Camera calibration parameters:
● ● ● ● ● ● ●

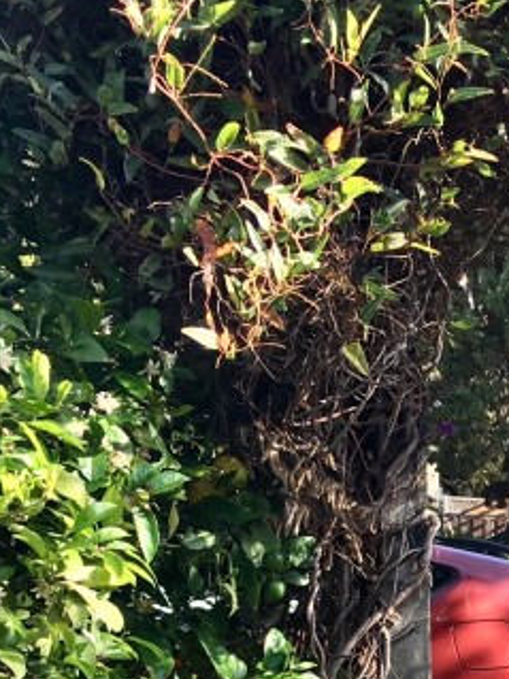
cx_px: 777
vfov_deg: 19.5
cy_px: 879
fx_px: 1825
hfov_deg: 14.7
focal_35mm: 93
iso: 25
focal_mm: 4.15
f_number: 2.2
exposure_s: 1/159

● ● ● ● ● ● ●

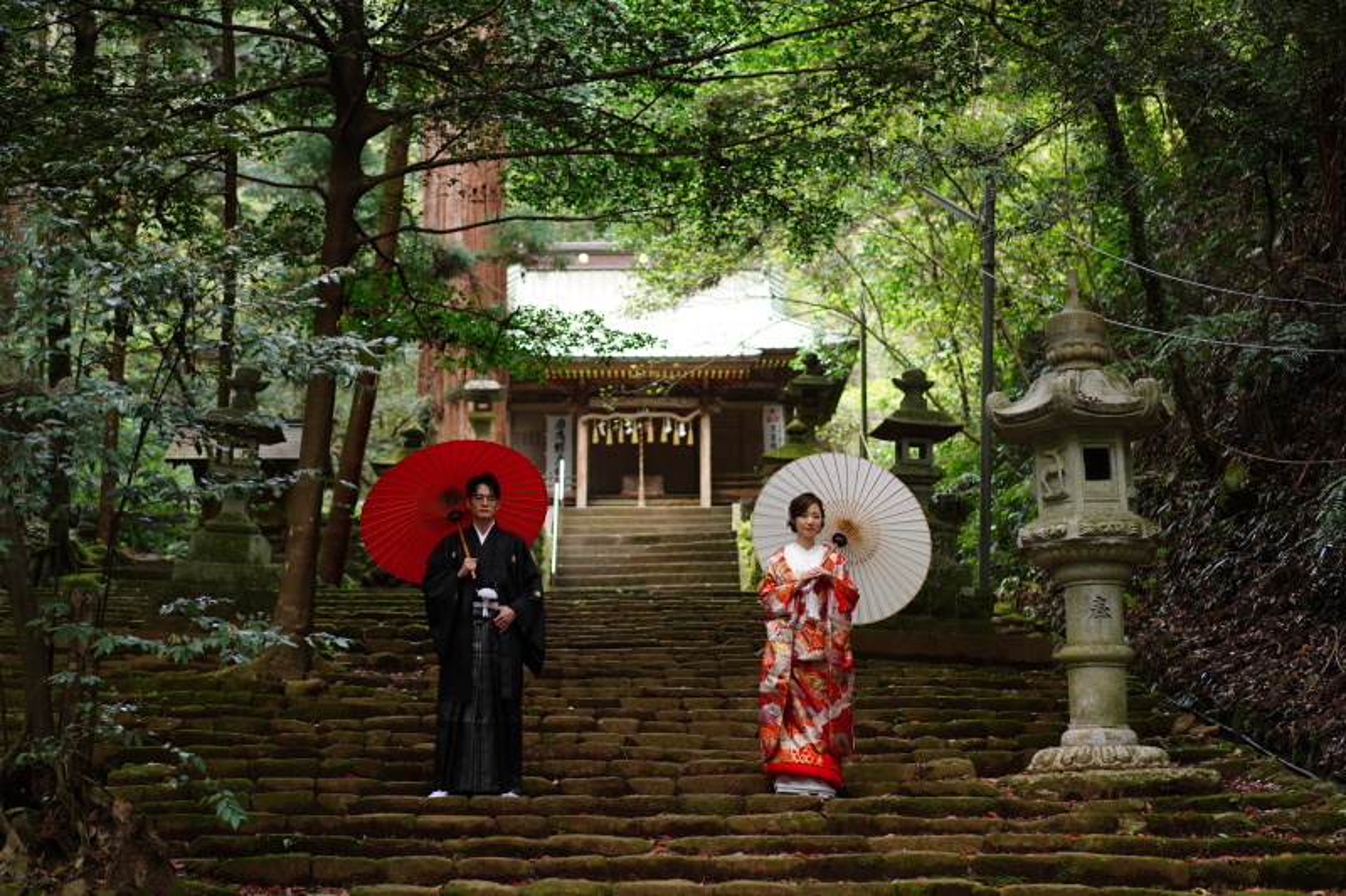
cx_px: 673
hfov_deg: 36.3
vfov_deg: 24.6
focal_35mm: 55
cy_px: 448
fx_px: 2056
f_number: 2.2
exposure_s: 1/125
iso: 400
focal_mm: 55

● ● ● ● ● ● ●

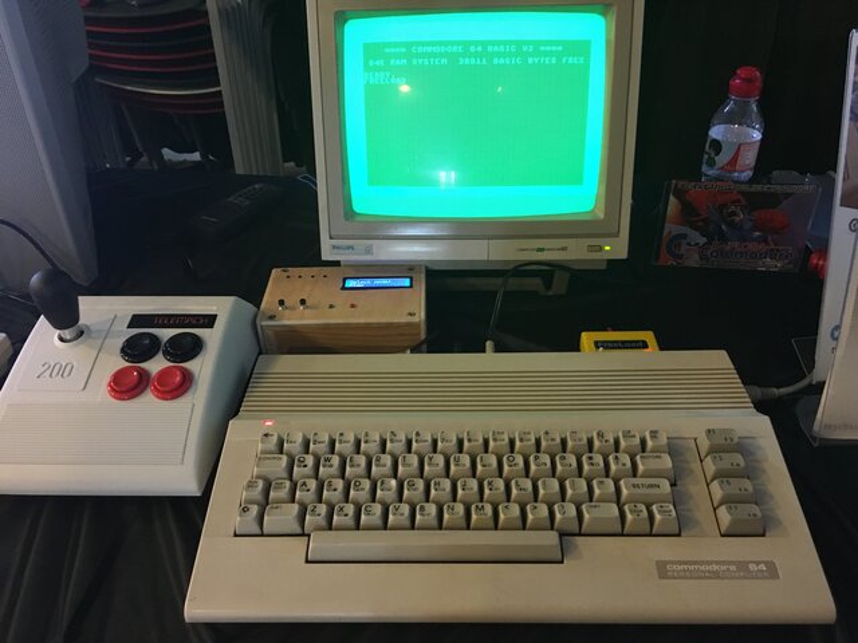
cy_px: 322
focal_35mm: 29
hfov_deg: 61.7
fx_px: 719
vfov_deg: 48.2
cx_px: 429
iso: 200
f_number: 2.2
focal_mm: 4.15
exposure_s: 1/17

● ● ● ● ● ● ●

§ **PROBLEM DESCRIPTION**: Write out exactly the lines above between the line with "hfov_deg: 61.7" and the line with "exposure_s: 1/17", inclusive, and nothing beyond them.

§ **SOLUTION TO THE EXERCISE**:
hfov_deg: 61.7
fx_px: 719
vfov_deg: 48.2
cx_px: 429
iso: 200
f_number: 2.2
focal_mm: 4.15
exposure_s: 1/17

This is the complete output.